Teri Edeal says she and her family turned some heads last summer when they converted 160 acres of newly bought irrigated corn and soybean ground into rotationally grazed pasture. But the Edeals, who expect to net $120/acre from custom grazing this year, know they did the right thing.

"I think more people are beginning to recognize the growing demand for pastureland and the reduced risk it can offer over constant fluctuations in commodity prices," says Teri.

The Edeals - Teri and her husband, Brian; sons Trent and Travis; and Travis' wife, Nikki - farm over 2,000 acres near Overton, NE. Teri also is a resource conservationist specializing in pasture and rangeland for the Natural Resources Conservation Service.

The family is grazing stockers on the irrigated pasture this year. They began renovating the 160-acre parcel shortly after buying it last year. Late last summer, they disked the ground twice, packed it and then seeded 80 pure live seeds per square foot with a no-till drill.

Three-fourths of the seed was a combination of five grasses - creeping foxtail, intermediate wheatgrass, tall wheatgrass, Russian wildrye and orchardgrass. The final fourth was dedicated to two legumes - birdsfoot trefoil and alsike clover. To date, the Edeals have made three 40-lb/acre nitrogen applications.

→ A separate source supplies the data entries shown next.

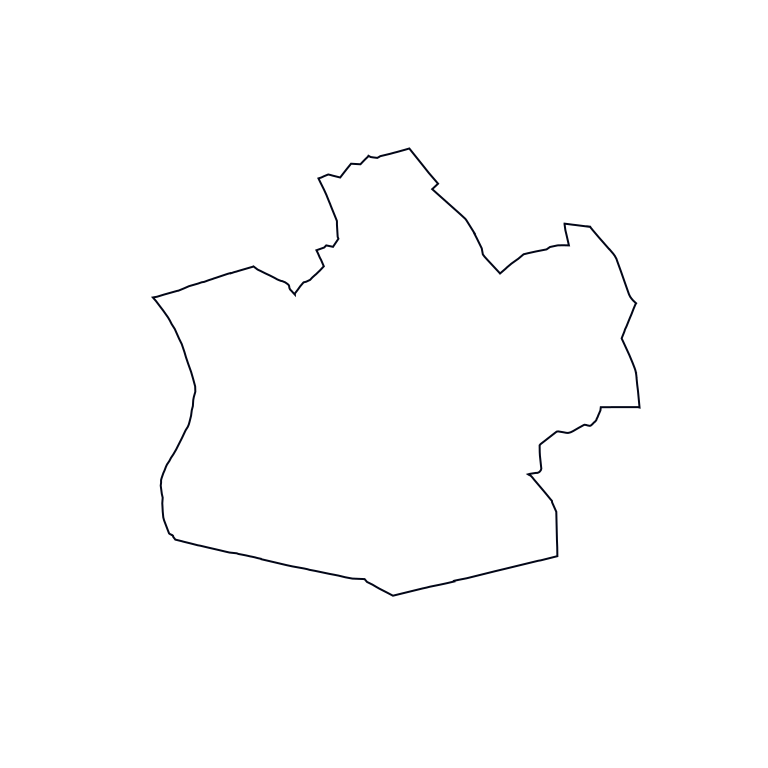 Vīpes pag., Krustpils, Latvia, rotated 34°
{"feature_id": "27541924B97352892903431", "entity_name": "Vīpes pag.", "entity_type": "district", "adm_level": 2, "iso_a3": "LVA", "parent_name": "Latvia", "parent_adm1": "Krustpils", "projection": "natural_earth1", "projection_center": [26.114, 56.47], "detail": "fine", "context": "isolated", "style": "outline", "palette": "ink", "viewbox_px": 768, "rotation_deg": 34, "n_neighbors": 0, "source": "geoboundaries", "source_scale": "gbopen_adm2", "svg_char_len": 5685}
<svg xmlns="http://www.w3.org/2000/svg" viewBox="0 0 768 768"><g transform="rotate(34 384 384)"><path d="M144.0,441.5L148.5,442.7L154.9,444.9L159.9,446.6L167.8,449.6L171.1,451.2L174.3,453.0L179.8,455.4L188.9,461.1L194.0,464.0L200.7,469.1L204.8,472.5L209.9,476.4L217.4,481.9L222.8,486.4L228.8,491.6L231.9,495.9L233.6,501.1L234.8,503.9L237.9,509.2L239.3,513.2L241.8,518.2L243.9,524.0L244.8,526.7L245.3,529.3L245.4,533.1L245.6,534.6L246.7,541.7L247.8,550.5L248.3,554.4L248.7,560.2L248.7,564.3L249.1,567.8L249.1,572.1L249.5,574.6L250.4,578.4L250.9,581.3L252.2,586.2L252.9,588.3L254.4,590.5L255.7,593.1L259.0,596.8L261.3,599.4L264.1,602.0L266.9,606.9L269.2,609.9L271.9,613.5L275.6,618.0L277.9,620.0L286.7,626.2L289.3,628.0L289.7,628.1L290.3,628.1L291.3,628.0L291.5,628.0L292.1,627.8L292.4,627.8L292.6,627.9L292.9,627.7L293.2,627.7L294.1,627.9L294.6,628.5L295.6,628.9L296.9,629.3L298.0,629.7L304.5,627.3L305.2,627.1L306.6,626.6L313.4,624.1L319.9,621.8L322.1,620.8L329.8,617.9L332.9,616.7L341.0,613.6L346.6,611.5L350.2,610.1L356.6,606.7L358.4,606.3L361.6,604.9L365.4,603.3L367.7,602.4L369.3,601.8L370.9,601.1L373.9,599.9L375.7,599.3L377.1,598.8L379.8,597.7L380.2,597.9L387.0,595.3L393.3,592.9L404.4,588.7L409.9,586.5L421.0,581.6L424.0,580.4L426.2,579.7L431.5,577.4L445.0,571.9L449.6,569.9L453.4,568.3L459.9,565.9L462.0,565.0L466.6,563.0L477.0,556.6L480.6,557.6L483.5,557.2L485.9,556.9L486.3,556.8L491.5,556.5L493.9,556.3L494.2,556.3L498.4,555.8L503.4,555.2L509.8,554.5L513.8,550.1L523.6,539.3L530.5,531.7L530.9,531.3L533.1,529.0L535.3,526.5L542.5,519.2L547.6,513.9L552.4,508.7L551.9,508.6L551.9,508.3L552.5,507.6L555.7,504.3L557.0,503.0L561.2,498.8L579.6,478.4L580.4,477.5L587.1,470.2L610.7,444.3L612.6,442.5L624.0,429.8L621.5,426.2L619.0,422.6L614.6,416.6L606.8,405.6L598.3,393.6L596.7,392.6L589.5,388.1L588.6,387.0L586.7,386.5L579.7,384.4L575.2,383.1L561.7,379.3L559.9,378.7L558.4,378.3L557.6,378.1L556.6,378.0L554.6,378.3L554.0,378.3L555.3,376.8L559.5,372.9L561.0,371.8L561.5,371.0L561.9,370.3L562.1,369.6L562.2,368.4L562.2,367.6L561.7,366.1L560.9,365.2L553.4,356.3L551.2,353.4L547.3,347.8L547.4,346.3L548.6,342.7L553.0,329.2L553.8,326.9L554.9,325.9L559.7,323.7L562.3,322.6L563.9,321.7L565.2,320.3L565.9,319.4L567.1,317.3L568.3,314.8L570.0,311.3L571.2,309.0L572.1,307.2L572.7,306.1L573.1,305.6L573.8,305.3L574.6,304.9L575.7,304.6L576.9,304.1L577.7,303.8L578.5,303.1L578.8,302.4L579.1,301.3L579.4,299.8L579.6,298.4L579.9,297.7L580.2,295.7L580.1,294.7L579.8,293.9L579.6,292.0L579.2,290.3L578.2,284.9L576.8,282.2L576.7,282.0L577.0,281.8L587.9,274.4L600.5,265.9L607.4,261.2L609.0,260.6L598.5,247.8L596.5,245.5L594.4,243.1L592.4,240.7L590.5,238.4L590.1,237.9L590.0,237.7L589.9,237.5L589.6,237.3L589.4,237.0L589.3,236.9L588.9,236.4L588.5,235.9L588.0,235.4L587.8,235.1L587.5,234.8L587.1,234.4L586.8,234.0L586.8,233.9L586.6,233.8L586.6,233.7L586.4,233.6L586.2,233.4L584.4,231.8L582.8,230.6L578.2,227.4L574.7,225.1L571.2,222.8L559.5,215.7L555.5,213.3L554.3,207.7L553.9,205.9L553.3,204.0L552.8,200.6L552.2,197.8L551.6,195.0L550.9,191.7L550.2,188.0L548.8,181.9L547.9,177.3L547.9,177.2L547.9,176.1L546.9,176.0L545.9,175.8L544.0,175.5L543.2,175.3L542.2,175.0L541.1,174.7L540.2,174.3L539.5,174.1L538.8,173.7L537.7,173.1L536.6,172.4L526.5,164.9L517.4,158.1L507.9,151.2L507.7,151.0L507.8,151.0L507.6,150.9L506.6,150.2L505.4,149.6L504.6,149.2L503.7,148.7L502.8,148.4L501.2,147.8L499.7,147.4L495.4,146.2L495.3,146.3L490.0,144.9L480.9,142.5L480.5,142.4L470.2,139.5L469.7,139.3L468.9,139.1L467.7,138.7L467.0,138.3L466.6,138.5L466.4,138.6L465.2,139.2L465.4,139.3L463.2,140.4L453.7,145.2L451.6,146.3L444.0,150.1L444.1,150.3L448.4,155.1L451.9,158.3L459.8,165.7L454.9,168.8L450.4,172.0L445.0,177.6L443.5,181.5L435.8,189.2L430.2,195.1L427.2,198.4L425.2,205.4L425.0,205.8L422.2,213.3L422.1,213.8L420.8,218.3L420.3,220.6L418.4,227.5L416.9,227.1L405.3,224.4L403.1,223.9L400.5,223.3L397.7,222.6L396.1,222.2L395.5,222.0L395.3,221.9L393.5,221.3L389.2,216.9L378.9,211.0L374.7,208.7L374.9,208.5L360.8,202.2L359.1,201.6L353.2,200.7L320.7,196.3L315.0,195.5L316.8,187.7L302.9,183.9L293.5,180.9L273.3,174.6L270.3,178.2L265.1,184.3L263.4,186.2L260.4,189.7L253.7,197.0L253.3,197.6L253.0,198.4L252.0,200.3L248.3,202.2L246.0,203.3L243.5,203.5L243.6,204.4L242.8,208.0L242.2,211.3L242.1,211.9L241.6,215.0L241.3,215.2L233.5,219.8L232.9,226.7L232.5,232.5L232.2,237.3L224.8,240.0L222.6,240.7L220.6,241.5L218.0,245.4L216.6,247.8L214.7,250.2L218.3,252.3L225.7,256.5L230.6,259.5L232.2,260.6L237.4,264.1L238.4,264.7L239.9,265.8L243.3,268.1L250.0,272.6L253.7,275.1L254.4,276.0L255.8,278.1L263.3,287.9L265.0,289.1L265.0,298.6L265.0,298.8L264.7,298.9L258.6,301.4L258.1,304.3L253.2,310.9L256.2,312.6L260.1,315.1L262.4,316.3L268.3,320.1L267.3,326.3L267.1,327.0L266.7,329.0L266.2,331.3L265.9,332.2L265.0,335.8L264.5,339.0L262.3,342.7L260.5,344.7L260.4,345.4L259.9,349.9L259.8,354.0L259.5,358.9L260.1,359.7L257.4,359.1L256.3,358.8L255.5,358.6L254.0,358.3L253.5,358.2L253.0,358.0L252.8,357.8L252.5,357.7L251.8,357.2L250.7,356.0L250.1,355.5L249.4,355.2L248.7,355.1L247.3,355.0L245.1,355.0L244.2,355.2L243.2,355.4L242.1,355.6L241.1,356.1L238.5,356.7L237.9,356.8L236.8,357.0L235.3,357.1L233.2,357.3L228.4,357.9L225.3,358.4L223.3,358.7L222.5,358.8L220.2,359.1L218.5,359.3L216.1,359.7L215.0,359.8L213.5,359.7L211.7,359.6L210.0,359.5L209.4,360.5L208.2,361.9L199.8,372.0L198.8,373.3L197.7,374.5L196.8,375.6L196.1,376.6L195.4,377.4L195.0,378.0L194.7,377.9L192.8,380.1L186.6,388.2L185.7,389.4L183.8,391.8L183.2,392.7L180.9,395.6L179.3,397.8L179.2,398.0L178.5,398.9L177.9,399.8L176.0,401.6L173.7,404.7L168.5,410.9L167.6,412.0L164.7,416.6L161.3,421.7L160.6,422.3L151.6,432.9L147.1,438.5L144.0,441.5Z" fill="none" stroke="#020617" stroke-width="2"/></g></svg>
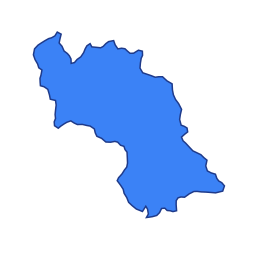 Ipatinga, Minas Gerais, Brazil (Natural Earth projection), rotated 7°
{"feature_id": "56859067B61763369021811", "entity_name": "Ipatinga", "entity_type": "district", "adm_level": 2, "iso_a3": "BRA", "parent_name": "Brazil", "parent_adm1": "Minas Gerais", "projection": "natural_earth1", "projection_center": [-42.604, -19.445], "detail": "fine", "context": "isolated", "style": "filled", "palette": "blue", "viewbox_px": 256, "rotation_deg": 7, "n_neighbors": 0, "source": "geoboundaries", "source_scale": "gbopen_adm2", "svg_char_len": 2020}
<svg xmlns="http://www.w3.org/2000/svg" viewBox="0 0 256 256"><g transform="rotate(7 128 128)"><path d="M222.8,181.7L229.7,179.1L230.8,173.7L227.8,170.9L224.5,169.5L222.3,167.2L220.4,163.2L215.9,162.4L212.0,160.9L209.8,156.2L210.3,150.3L206.8,148.1L203.6,145.6L199.4,144.2L195.2,142.8L191.8,140.0L187.2,136.1L184.2,134.0L182.2,130.5L185.0,127.3L187.7,124.6L186.6,120.8L183.7,119.5L180.4,118.7L178.2,113.3L178.3,108.5L178.9,103.0L175.3,97.7L171.6,93.8L169.0,89.5L167.5,84.9L166.4,78.8L161.0,76.5L156.0,72.9L152.2,73.4L148.8,74.3L144.6,73.2L135.9,71.4L132.6,67.1L132.4,62.0L132.6,57.2L133.6,54.1L132.9,50.0L128.9,49.5L124.4,53.1L120.9,53.6L118.3,51.9L115.3,49.7L111.9,49.6L108.3,50.7L105.1,47.0L103.1,43.0L98.2,44.6L95.7,47.0L93.5,50.0L91.1,51.7L86.1,51.8L82.2,51.9L80.1,48.9L77.2,51.4L75.9,54.5L74.8,58.6L72.5,63.1L69.1,66.2L66.9,69.6L63.7,70.8L63.0,66.4L61.0,63.5L58.8,61.5L55.2,59.4L52.5,54.9L49.3,52.0L49.6,48.0L50.2,43.0L46.1,41.4L44.2,45.5L41.1,47.8L38.4,48.9L35.0,51.4L31.4,54.3L28.6,56.7L25.6,60.8L25.2,66.9L27.4,71.4L30.5,75.5L32.1,79.1L35.5,80.9L35.2,86.1L34.6,89.4L35.2,93.2L35.9,96.7L39.7,97.3L43.7,99.4L46.0,104.7L47.4,108.9L52.7,109.5L53.9,114.0L53.9,118.9L54.0,123.5L54.9,127.4L54.0,130.9L54.8,134.7L58.8,136.7L61.2,134.2L64.2,131.6L66.7,129.7L70.4,127.9L73.9,129.6L77.3,130.7L82.4,130.0L86.7,130.5L90.2,130.7L94.7,133.0L96.1,136.8L98.1,140.0L103.1,141.5L107.7,144.6L112.5,144.2L116.6,142.9L119.5,143.3L122.7,146.0L126.2,146.7L127.7,149.8L130.0,152.1L131.0,157.9L131.8,162.9L131.5,167.0L129.7,169.9L127.7,174.2L124.7,178.5L123.7,181.6L127.7,185.8L130.7,189.4L132.1,193.3L135.3,197.3L137.7,201.7L141.5,204.5L146.1,207.4L152.5,209.1L155.2,203.5L157.3,206.2L158.7,210.9L157.2,214.6L159.9,213.9L163.1,213.0L167.2,211.3L169.6,208.2L171.1,203.8L174.3,203.1L176.9,205.1L179.9,205.0L182.8,205.5L186.3,204.2L185.1,198.1L184.7,194.2L186.2,191.2L188.9,190.0L192.6,189.8L196.9,185.8L201.1,183.0L204.3,182.5L208.4,182.5L213.3,182.1L217.6,181.9L222.8,181.7Z" fill="#3b82f6" stroke="#1e3a8a" stroke-width="1.5"/></g></svg>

The family carefully selected the species they seeded to complement one another. For example, creeping foxtail matures around May 1. Wheatgrass matures next, followed by orchardgrass and timothy. Selecting grasses and legumes that mature at different rates makes the forage supply more consistent throughout the grazing season, Teri explains.

"If you manage the grass, the cattle will take care of themselves," she says.

The pasture's divided into 14 paddocks ranging from 8.5 acres to 17 acres. Cattle are moved to a fresh paddock every 12 to 36 hours, with cattle grazing on the smaller paddocks for shorter periods. Each paddock is grazed approximately once every 14 days.

After the cattle have been moved out of a paddock, 220 ewes are moved in to graze leftovers and provide low-cost weed control. A llama, borrowed from a friend, grazes with the ewes for predator control.

"Initially, we wanted to custom-graze the ewes simply for weed control," says Travis, who charges $3/ewe/month. "But we'll pay the taxes on the land this year with what we make from the sheep."

From May to mid-June, the Edeals applied 6.6" of water from their center-pivot irrigation system. Since then, they've irrigated less because rainfall has been more plentiful.

With assistance from the University of Nebraska Weather Center in Smithville, they calculated the evapotranspiration rate of the forages. "Every day they're taking about one-third of an inch of water out of the soil that we need to replenish," says Teri.

Adds Travis: "The water needs of the pasture are similar to alfalfa. If you need 4" of water to grow a ton of alfalfa, then you need that much to grow the same amount of grass on a dry matter basis, especially if subsoils are depleted."

The Edeals will custom graze two groups of stockers this year. Each group of about 500 head arrives weighing 500-550 lbs each and leaves around 90 days later. The animals gain an average of almost 1.5 to 2 lbs/head/day and are returned to the owner when the average weight reaches 700 lbs. The Edeals charge 35cents per pound of gain and are paid monthly. Next year the Edeals plan to increase the number of stockers to 1,500.

"I bill monthly for 1 lb of gain per day per animal and make up the balance when the cattle are shipped," says Travis. "It's nice to have cash flow, which covers irrigation expenses, fertilizer costs, labor, etc., along the way."

He says the family doesn't have trouble finding cattle to custom graze.

"After we were set up this year with one customer, who has a 10,000-head feedlot in a nearby town, we got eight more calls from potential customers," says Travis. "We have immediate access to more cattle as we need them."